Unspoken creeds

I love the creeds of the church. Apostle’s, Nicene, Korean, Masai, etc.,. They help remind us of who we are in relationship to God. They are one way we demonstrate our Christianity.

Even churches that are opposed to creeds are usually not opposed to what’s contained in them. And almost all churches have creeds, even if they do not use them. Those who say “no creed but the Bible” will find themselves hard pressed to find such useful descriptions of the Trinity in scripture as they will in the creeds.

But unspoken creeds are less about God, and are only useful as a means to examine ourselves and what we’ve come to demonstrate as belief though it may have no scriptural basis. For example, at our church, one part of a church creed might include “We believe we should gather together at 11 a.m. on Sunday morning for one hour of worship. Anything beyond that is purely voluntary.”

Certainly, we would never say such a thing, but our actions speak it.

At a church retreat several years back, we had a person along with us to help with the children during events designed for parents only. She had been around our church quite a bit, even though she was a member of a different Christian faith tradition.

During the weekend, we shared the eucharist, and she was puzzled by this. Apparently at the church she was part of, one of the unspoken creeds was “the eucharist is to be shared in a church building.”

John Wesley wrote a brief statement called The Character of a Methodist in which he lays out the various scriptural principles which guide him and other Methodists.

In his summary he states:

If any man say, “Why, these are only the common fundamental principles of Christianity!” thou hast said; so I mean; this is the very truth; I know they are no other; and I would to God both thou and all men knew, that I, and all who follow my judgment, do vehemently refuse to be distinguished from other men, by any but the common principles of Christianity, — the plain, old Christianity that I teach, renouncing and detesting all other marks of distinction.

That’s of course what we’d all like to say about our church. We’re just doing what it takes to follow Christ. It’s the very reason that the predominant church in my town refuses to take any name besides “The Church of Christ”.

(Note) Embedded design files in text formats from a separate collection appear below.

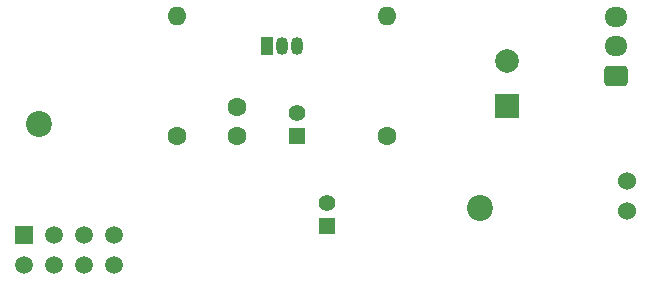
<source format=gbr>
%TF.GenerationSoftware,KiCad,Pcbnew,6.0.6-3a73a75311~116~ubuntu20.04.1*%
%TF.CreationDate,2022-07-22T14:00:07-05:00*%
%TF.ProjectId,esp_ha_integrator,6573705f-6861-45f6-996e-746567726174,rev?*%
%TF.SameCoordinates,PX6a95280PY6350ce0*%
%TF.FileFunction,Soldermask,Bot*%
%TF.FilePolarity,Negative*%
%FSLAX46Y46*%
G04 Gerber Fmt 4.6, Leading zero omitted, Abs format (unit mm)*
G04 Created by KiCad (PCBNEW 6.0.6-3a73a75311~116~ubuntu20.04.1) date 2022-07-22 14:00:07*
%MOMM*%
%LPD*%
G01*
G04 APERTURE LIST*
G04 Aperture macros list*
%AMRoundRect*
0 Rectangle with rounded corners*
0 $1 Rounding radius*
0 $2 $3 $4 $5 $6 $7 $8 $9 X,Y pos of 4 corners*
0 Add a 4 corners polygon primitive as box body*
4,1,4,$2,$3,$4,$5,$6,$7,$8,$9,$2,$3,0*
0 Add four circle primitives for the rounded corners*
1,1,$1+$1,$2,$3*
1,1,$1+$1,$4,$5*
1,1,$1+$1,$6,$7*
1,1,$1+$1,$8,$9*
0 Add four rect primitives between the rounded corners*
20,1,$1+$1,$2,$3,$4,$5,0*
20,1,$1+$1,$4,$5,$6,$7,0*
20,1,$1+$1,$6,$7,$8,$9,0*
20,1,$1+$1,$8,$9,$2,$3,0*%
G04 Aperture macros list end*
%ADD10R,1.500000X1.500000*%
%ADD11C,1.500000*%
%ADD12C,2.200000*%
%ADD13RoundRect,0.250000X0.725000X-0.600000X0.725000X0.600000X-0.725000X0.600000X-0.725000X-0.600000X0*%
%ADD14O,1.950000X1.700000*%
%ADD15C,1.524000*%
%ADD16R,1.050000X1.500000*%
%ADD17O,1.050000X1.500000*%
%ADD18C,1.600000*%
%ADD19O,1.600000X1.600000*%
%ADD20R,1.400000X1.400000*%
%ADD21C,1.400000*%
%ADD22R,2.000000X2.000000*%
%ADD23C,2.000000*%
G04 APERTURE END LIST*
D10*
%TO.C,U1*%
X7395000Y6840000D03*
D11*
X9935000Y6840000D03*
X12475000Y6840000D03*
X15015000Y6840000D03*
X7395000Y4300000D03*
X9935000Y4300000D03*
X12475000Y4300000D03*
X15015000Y4300000D03*
%TD*%
D12*
%TO.C,REF\u002A\u002A*%
X8636000Y16256000D03*
%TD*%
D13*
%TO.C,J2*%
X57510000Y20360000D03*
D14*
X57510000Y22860000D03*
X57510000Y25360000D03*
%TD*%
D15*
%TO.C,J1*%
X58420000Y8900000D03*
X58420000Y11420000D03*
%TD*%
D16*
%TO.C,Q1*%
X27940000Y22860000D03*
D17*
X29210000Y22860000D03*
X30480000Y22860000D03*
%TD*%
D18*
%TO.C,R2*%
X38100000Y15240000D03*
D19*
X38100000Y25400000D03*
%TD*%
D20*
%TO.C,C3*%
X33020000Y7620000D03*
D21*
X33020000Y9620000D03*
%TD*%
D18*
%TO.C,C1*%
X25360000Y15240000D03*
X25360000Y17740000D03*
%TD*%
D20*
%TO.C,C2*%
X30480000Y15240000D03*
D21*
X30480000Y17240000D03*
%TD*%
D12*
%TO.C,REF\u002A\u002A*%
X45974000Y9144000D03*
%TD*%
D22*
%TO.C,C4*%
X48260000Y17780000D03*
D23*
X48260000Y21580000D03*
%TD*%
D18*
%TO.C,R1*%
X20320000Y15240000D03*
D19*
X20320000Y25400000D03*
%TD*%
M02*

</source>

But let’s face it — John Wesley was being intentionally obtuse for this argument. Surely he knew that Methodism had become associated with a different frame of worship, with “social gospel” ideas and an evangelism that went beyond the activities of the Anglican church from which it came.

Those are good parts of an unspoken creed. But as I mentioned with the 11 o’clock worship tradition, we might have some areas we need to examine in our unspoken creeds that are not as kingdom directed.

Unspoken statements such as “we’d prefer you have a first shift job so you can come to regularly scheduled activities” or “we believe you should have time to teach Sunday school if you bring your kids” or “we like wooden pews and if you’re not able to get out of your wheel chair, you can listen at home on the radio” might be some of the things we’re projecting that go without saying.

I’m going to spend this week thinking of some of my own unspoken creeds and confessing them. It’s certainly easy for me to point them out in others, so I shouldn’t have any trouble identifying them in myself. Pray for me.